Chapter 3 Least Squares Kernel Estimators
We start with an introduction to kernel estimators as a building block of nonparametric technique and continue with a discussion of assumptions typically made. We refer to this set of assumptions and their extensions for the other nonparametric estimators as we will review in the subsequent sections.
Assume that we have a collection of independently and identically distributed (i.i.d.) observations \({(Yi, Xi)}^n_i=1\) realized from a joint probability density function (p.d.f.) \(f(y, x)\). We can write unknown regression relationship between Y and X as
\[\begin{equation} Y_i =g(X_i)+ε_i, i=1,...,n, \end{equation}\]
where g(·) is an unspecified function and \(ε_i\)’s are observation errors. If we believe that g(·), true regression function, is smooth, i.e., a differentiable function up to some degree, then we can use a local average of data near a point x, rather than at a point x, to construct an estimator of g(·). Formally, we can write the estimator of g as
\[\begin{equation} \hat{g}(x)=\sum_{j=1}^{n}w_j(x,X_j;h)Y_j \end{equation}\]

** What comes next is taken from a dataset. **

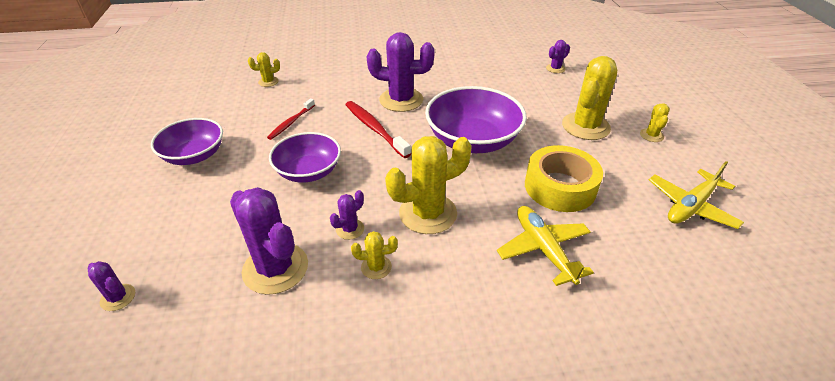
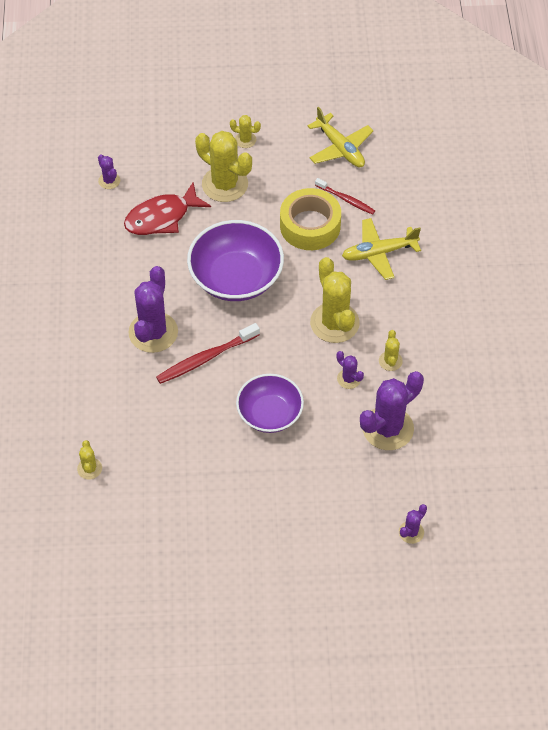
camera: 85 degrees left, 15 degrees up
purple bowl [151,118,223,165] -> none
red toothbrush [267,98,315,140] -> red toothbrush moved to [315,178,375,215]
none -> red fish [124,182,211,235]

which is called a linear smoother. Note that \(w_j\) is a weight assigned to each \(Y_j\) calculated for each \(X_j\) in the h−neighborhood of x, where h is called the smoothing parameter that determines the size of the local neighborhood.

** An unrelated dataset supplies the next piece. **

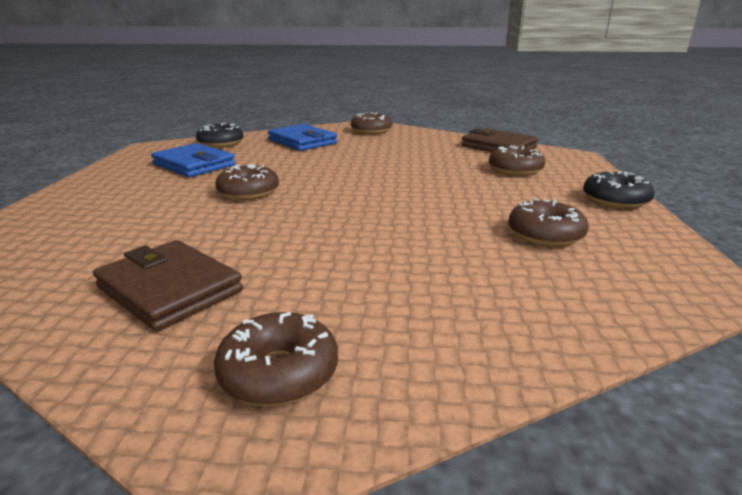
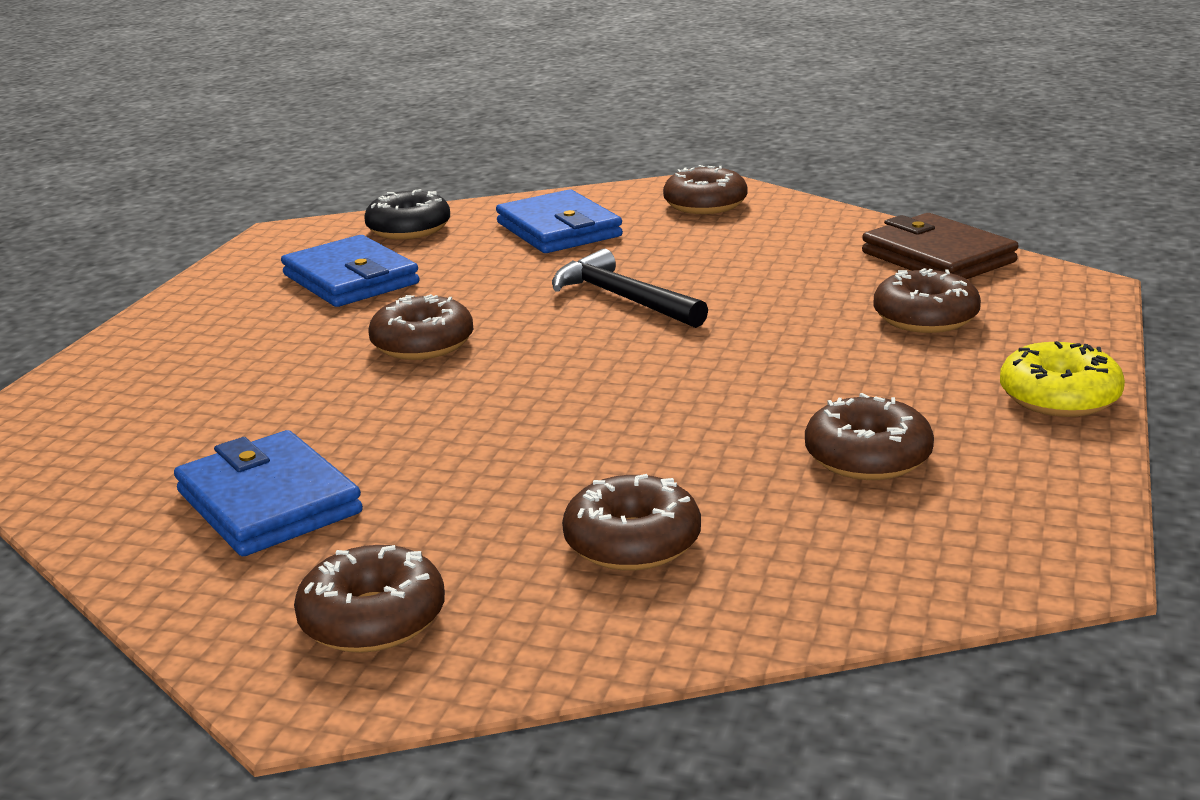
camera: 15 degrees right, 0 degrees up
brown wallet [93,240,243,331] -> blue wallet [174,430,363,556]
black donut [583,171,654,209] -> yellow donut [1000,341,1125,417]
none -> black hammer [552,249,708,328]
none -> brown donut [562,474,701,571]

If we assume \(\{w_j\}_{j=1}^{n}\) is a sequence of nonnegative weights and \(\sum_{j=1}^{n} w_j(x,X_j;h)=1\) for each x, then Equation 2.2 can be obtained from a minimization of locally weighted least squares problem:
\[\begin{equation} \min_{a}\sum_{j=1}^{n}(Y_j-a)^2K((x-X_j)/h), \end{equation}\]

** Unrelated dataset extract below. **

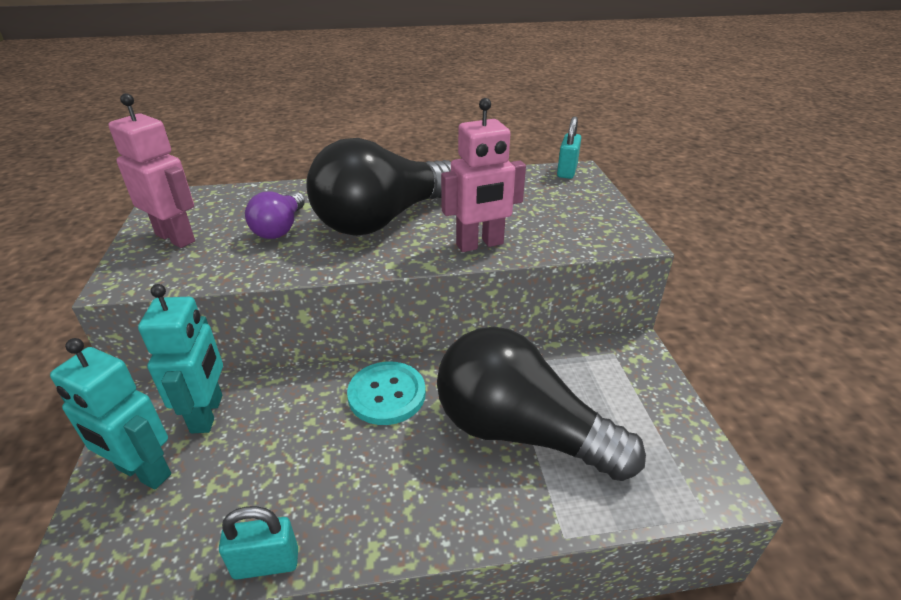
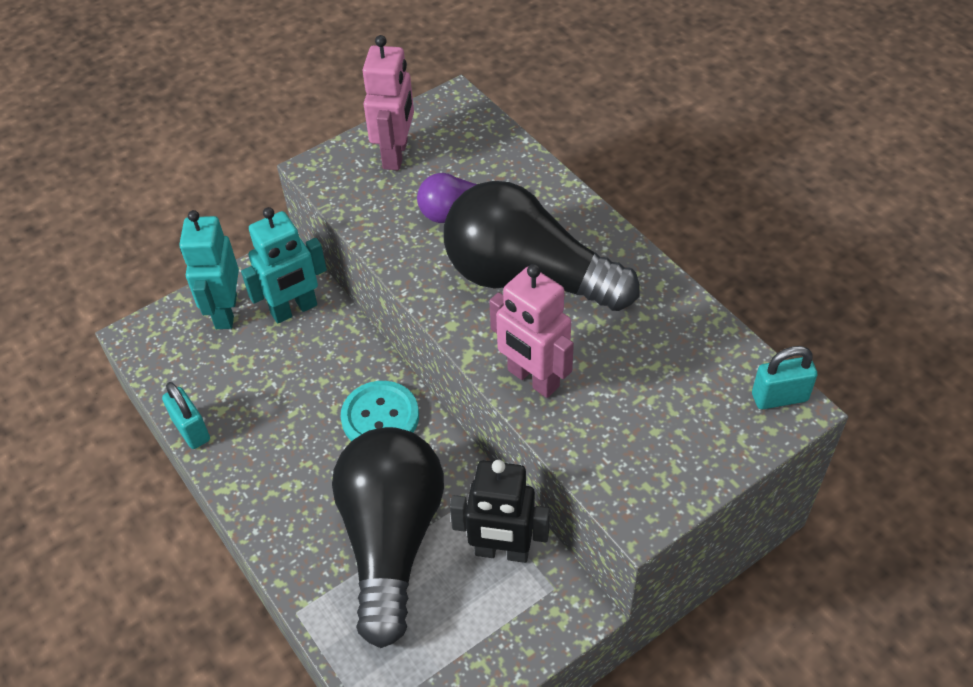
camera: 65 degrees right, 15 degrees up
none -> black robot [450,460,550,563]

where \(K(·)\) denotes a symmetric kernel weight function. The solution of this problem is
\[\begin{equation} \hat{a}\equiv\hat{g}(x)=\frac{\sum_{1=1}^{n}Y_iK((x-X_i)/h)}{\sum_{i=1}^{n}K((x-X_i)/h)} \end{equation},\]
which is known as the Nadaraya-Watson kernel estimator, \(K((x−Xi )/h)\) and \(w_i\) in (2.2) can be explicitly written as
\[\begin{equation} \frac{K((x-X_i)/h)}{\sum_{j=1}^{n}K((x-X_j)/h)}, \end{equation}\]
which is the weight attached to \(Y_i\) for each i = 1, …, n. Note that \(K(·)\) assigns specific weights to each \(X_j\) depending on its closeness to the point at which we estimate the unknown function.